Tonight’s game took the team into extra innings again, but this time the Orioles found a moment at the bottom of the 10th for a walk-off homer. Starting pitcher Phil Hughes actually had a pretty strong showing tonight, his only runs were scored off two solo home runs by former Yankee Chris Dickerson. Hughes and the other 5 pitchers from the bullpen kept Baltimore scoreless outside of those pesky Dickerson homers.
But tonight the Yankees relied on Travis Hafner for 2 RBI singles in the 1st and 5th innings to plate Gardner and Wells, respectively. Hafner continues what many are calling his “revitalization” as a consistent hitter and ballplayer. I don’t know why I’m not more surprised by this. Well, maybe I do. There is something about being on a team that has a history of encouragement, development, and training that focuses on individual potential and talent combined with a high standard of excellence and integrity that brings something out of players that other teams seem to have written off as a lost cause. We’ve seen this in Vernon Wells (and to some extent Kevin Youkilis) this year, as well key players from last year’s team like Eric Chavez (now with the Diamondbacks) and Raul Ibanez (spearheading the Mariner’s offense this year).

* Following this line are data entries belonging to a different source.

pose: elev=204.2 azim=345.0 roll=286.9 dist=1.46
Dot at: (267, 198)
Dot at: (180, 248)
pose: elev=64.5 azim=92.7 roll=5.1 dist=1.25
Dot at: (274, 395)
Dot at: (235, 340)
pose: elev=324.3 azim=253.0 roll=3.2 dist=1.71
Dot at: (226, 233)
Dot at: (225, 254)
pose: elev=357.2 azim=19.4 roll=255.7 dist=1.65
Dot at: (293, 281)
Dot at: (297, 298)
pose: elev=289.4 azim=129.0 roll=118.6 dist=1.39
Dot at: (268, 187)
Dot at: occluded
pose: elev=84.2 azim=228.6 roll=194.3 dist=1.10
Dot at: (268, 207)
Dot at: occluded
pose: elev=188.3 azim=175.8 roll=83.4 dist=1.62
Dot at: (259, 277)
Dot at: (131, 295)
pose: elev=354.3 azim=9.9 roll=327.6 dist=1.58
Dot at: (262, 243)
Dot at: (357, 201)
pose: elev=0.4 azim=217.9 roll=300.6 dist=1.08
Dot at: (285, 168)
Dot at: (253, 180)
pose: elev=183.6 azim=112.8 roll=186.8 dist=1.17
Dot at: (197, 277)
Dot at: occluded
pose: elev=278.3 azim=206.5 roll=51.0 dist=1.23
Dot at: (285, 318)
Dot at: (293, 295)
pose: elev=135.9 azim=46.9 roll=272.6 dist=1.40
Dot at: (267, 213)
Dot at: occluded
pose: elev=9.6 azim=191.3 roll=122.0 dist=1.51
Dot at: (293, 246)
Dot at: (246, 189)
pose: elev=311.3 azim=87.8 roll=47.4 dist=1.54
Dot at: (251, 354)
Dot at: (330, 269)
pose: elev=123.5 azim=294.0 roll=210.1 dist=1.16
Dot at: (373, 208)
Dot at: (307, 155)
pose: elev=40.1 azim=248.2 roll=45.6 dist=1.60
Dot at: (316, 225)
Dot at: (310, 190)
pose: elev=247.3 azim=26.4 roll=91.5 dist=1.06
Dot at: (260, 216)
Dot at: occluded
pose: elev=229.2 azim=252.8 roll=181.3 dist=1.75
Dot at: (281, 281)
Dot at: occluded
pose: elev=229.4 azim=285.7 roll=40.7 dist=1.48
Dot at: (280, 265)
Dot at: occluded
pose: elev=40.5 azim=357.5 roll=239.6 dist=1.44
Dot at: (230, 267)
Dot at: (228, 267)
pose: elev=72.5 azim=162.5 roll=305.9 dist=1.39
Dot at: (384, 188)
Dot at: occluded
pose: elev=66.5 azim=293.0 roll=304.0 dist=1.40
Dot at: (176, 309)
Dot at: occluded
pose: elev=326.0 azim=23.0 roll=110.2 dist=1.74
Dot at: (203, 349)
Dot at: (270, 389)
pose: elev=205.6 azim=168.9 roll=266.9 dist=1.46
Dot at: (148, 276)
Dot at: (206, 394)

Perhaps that is why the Yankees tend toward the older age range of players. They often have. I think back to when we first got introduced to the Core Four, Pettitte, Posada, Jeter, and Rivera were 24, 24, 22, and 26 respectively. But other key members of the 1996 team were David Cone (33), Darryl Strawberry (34), Luis Sojo (30), Wade Boggs (38), Paul O’Neill (33), and Joe Girardi (31). In the days where the goal is to get the young guys in play soon like Mike Trout (Angels, 21), Bryce Harper (Nationals, 20), and Manny Machado (Orioles, 20), it continues to amaze statisticians and analysts why an “older” team seems to produce a winning season. It seems odd now when you have a player who reaches 40 (like Chipper Jones last year) and is still actively playing, a rarity in the sport. But the Yankees currently have 2 strong pitchers on their regular roster over 40 (Pettitte and Rivera).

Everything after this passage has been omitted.